Ik kan mijn geluk niet op als ik merk dat hij ook boven de 3000 meter nog trekt als een lier. Peter had het dus gelijk bij het goede eind en heeft me een hoop ellende bespaard. Wat Miguel voorstelde is een tijdrovende zaak en ik had me dan dezelfde dag nog niet zien vertrekken. Overnachten in de garage of in een hotel, ik wil er niet aan denken. Volkomen vergeten toen bij de grote check-up thuis. Beetje stom ook om niet aan dat filter te denken.

Voor Cachi zoek ik een plek voor de nacht en ik durf het wel aan om een stuk omhoog te rijden in een droge rivierbedding. Over vuistgrote keien klim ik een stuk omhoog tot ik niet meer van de weg af te zien ben. Mooie rustige plek.
Cachi is een leuk dorp met een gezellige plaza. Beetje toeristisch maar op een leuke manier. Ik zet de auto pal aan het park en geniet van de mensen om mij heen. Beetje rondwandelen, af en toe wat aanspraak over cruiser. Lekker dagje zo. Ik las dat een kilometer of 12 vanaf Cachi een soort gratis camping is, waar iedereen enthousiast over is. Het weggetje er naar toe was al leuk en de camping is inderdaad erg mooi gelegen boven langs een riviertje. Ik blijf er de nacht. 

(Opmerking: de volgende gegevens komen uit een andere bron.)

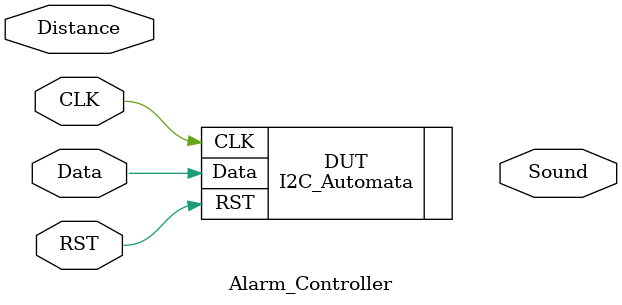
<source format=v>
module Alarm_Controller (input CLK,					//trigger clock, used in all modules and by the DAC decoder
								 input RST,					//system reset
								 input [7:0] Distance,	//distance from object, bits
								 output reg Sound,		//alarm data stream to be converted to analog audio
								 inout Data);				//i2c data for address, r/w operation
								
I2C_Automata DUT(.CLK(CLK),
					  .RST(RST),
					  .Data(Data));

endmodule 
</source>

De volgende dag terug naar Cachi waar ik mijn blog online zet en nog wat rondhang. Nog leuk gepraat met een stel italiaanse overlanders. Die kom je niet veel tegen. Dan ga ik via een omweg naar de plek waar ik al even had gestaan toen ik toch besloot terug te rijden naar Salta. Op het stuk wat ik nog niet had gedaan rij ik door een betoverend mooi landschap dat me nog het meest aan het wilde westen van de VS doet denken. Rode bergen en cactussen. Hier vind ik een nog veel mooiere plek dan die van en paar dagen geleden. Ik ben ervoor van de weg gegaan en door een droge rivierbedding uit het zicht gereden. De perfecte plek, hoewel er rondom mij onweer is en het ook gaat regenen.

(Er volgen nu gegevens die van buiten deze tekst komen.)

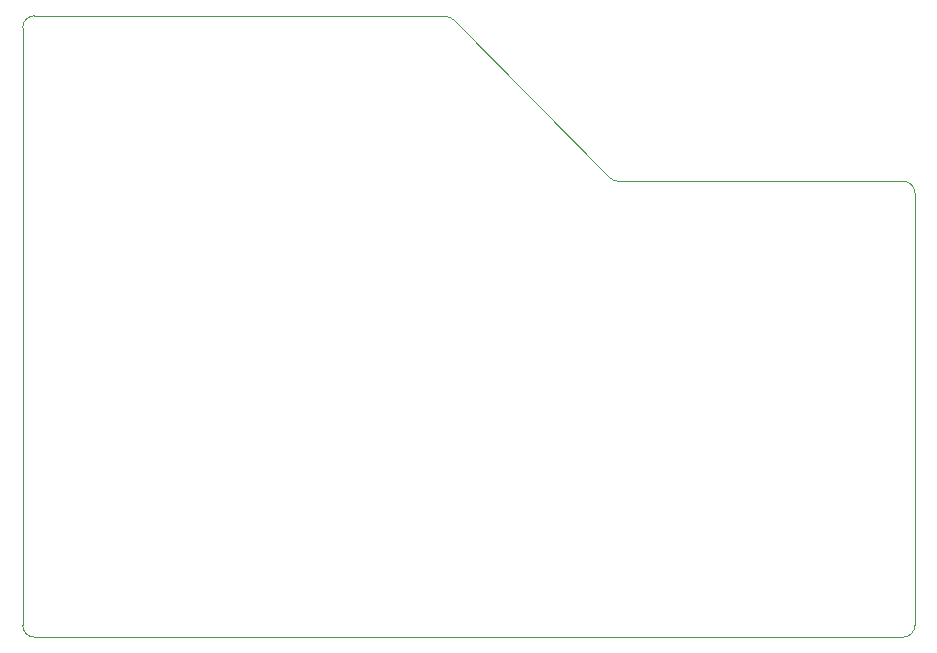
<source format=gm1>
G04 #@! TF.GenerationSoftware,KiCad,Pcbnew,8.0.5*
G04 #@! TF.CreationDate,2024-10-21T21:06:57-07:00*
G04 #@! TF.ProjectId,hackpad,6861636b-7061-4642-9e6b-696361645f70,rev?*
G04 #@! TF.SameCoordinates,Original*
G04 #@! TF.FileFunction,Profile,NP*
%FSLAX46Y46*%
G04 Gerber Fmt 4.6, Leading zero omitted, Abs format (unit mm)*
G04 Created by KiCad (PCBNEW 8.0.5) date 2024-10-21 21:06:57*
%MOMM*%
%LPD*%
G01*
G04 APERTURE LIST*
G04 #@! TA.AperFunction,Profile*
%ADD10C,0.050000*%
G04 #@! TD*
G04 APERTURE END LIST*
D10*
X193150000Y-158000000D02*
X193150000Y-120950000D01*
X267692893Y-159000000D02*
X194150000Y-159000000D01*
X268692893Y-158000000D02*
G75*
G02*
X267692893Y-158999993I-999993J0D01*
G01*
X268692893Y-121390000D02*
X268692893Y-158000000D01*
X194151500Y-106391502D02*
X228933708Y-106449376D01*
X194150000Y-159000000D02*
G75*
G02*
X193150000Y-158000000I0J1000000D01*
G01*
X193150000Y-107391501D02*
G75*
G02*
X194151500Y-106391501I1000000J1D01*
G01*
X193150000Y-120950000D02*
X193150000Y-107391501D01*
X228933708Y-106449376D02*
G75*
G02*
X229642875Y-106745844I-1508J-1000024D01*
G01*
X243567173Y-120390000D02*
G75*
G02*
X242856520Y-120093516I27J1000000D01*
G01*
X243567173Y-120390000D02*
X267692893Y-120390000D01*
X229642874Y-106745845D02*
X242856507Y-120093529D01*
X267692893Y-120390000D02*
G75*
G02*
X268692900Y-121390000I7J-1000000D01*
G01*
M02*

</source>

Onderweg wordt ik ingehaald door een auto die niet door had dat hij een lekke band had. Ik tuter een paar keer en hij stopt. Het zijn fransen in een huurauto en de band is al helmaal aan flarden. Ik wacht tot ze weer kunnen rijden, want huurauto’s hebben lang niet altijd alles in orde. Dat blijkt mee te vallen alleen de reserveband heeft haast geen lucht. Die rij je dan ook zo kapot. Ik haal de compressor tevoorschijn en geef de band voldoende druk. Ze zijn heel blij en ik mag wat karmapunten noteren.

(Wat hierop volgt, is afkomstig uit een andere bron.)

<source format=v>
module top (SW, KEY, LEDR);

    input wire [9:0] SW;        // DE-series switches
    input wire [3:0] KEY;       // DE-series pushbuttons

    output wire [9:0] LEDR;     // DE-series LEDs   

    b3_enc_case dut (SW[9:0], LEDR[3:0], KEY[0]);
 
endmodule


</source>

's Morgens lukt het de zon om af en toe door de bewolking te breken en is het een prachtige ochtend. Waar ik meestal wakker wordt van een concert van vogelzang, is er hier één vogel die zijn lied ‘ins blaue hinein’ zingt.
Net als gisteravond laat ik de drone een cirkel rond de auto vliegen om deze bijzondere plek vast te leggen. Ik zou hier nog wel een dag willen blijven, maar ik wil ook terug naar Salta waar Ralf en Janneke ook zullen komen en dan samen te kijken hoe en waar we de Dakar gaan zien.
 
Ik maak nog een wandeling door het ruige gebied, bushwalking want van een pad is geen sprake. Dan doe ik de kachel even aan om te kijken of hij het wil doen op deze 2800 meter hoogte. Geen probleem. Als ik terugrij moet ik eerst nog een stuk verder klimmen naar 3400 voor de grote afdaling begint. Op dat hoogste punt probeer ik de kachel nog een keer en weer doet hij het, zij het dat ik hem wel wat hoorde sputteren. Dat is wel een nieuw record.
Hoewel voor de tweede keer is de lange afdaling met al zijn haarspeldbochten niet vervelend om te doen. Ik doe het rustig aan en laat de auto af en toe vrij rollen, dan weer remmen op de motor en maar heel af en toe op de rem. Onderweg weer regen, maar vooral voor Salta moet het net noodweer zijn geweest want de wegen waren hier en daar weer volledig ondergelopen. Soms moest ik langs een rijtje gewone auto’s die niet door de diepe plassen durfden. Vaak gingen ze gelijk achter mij aan. 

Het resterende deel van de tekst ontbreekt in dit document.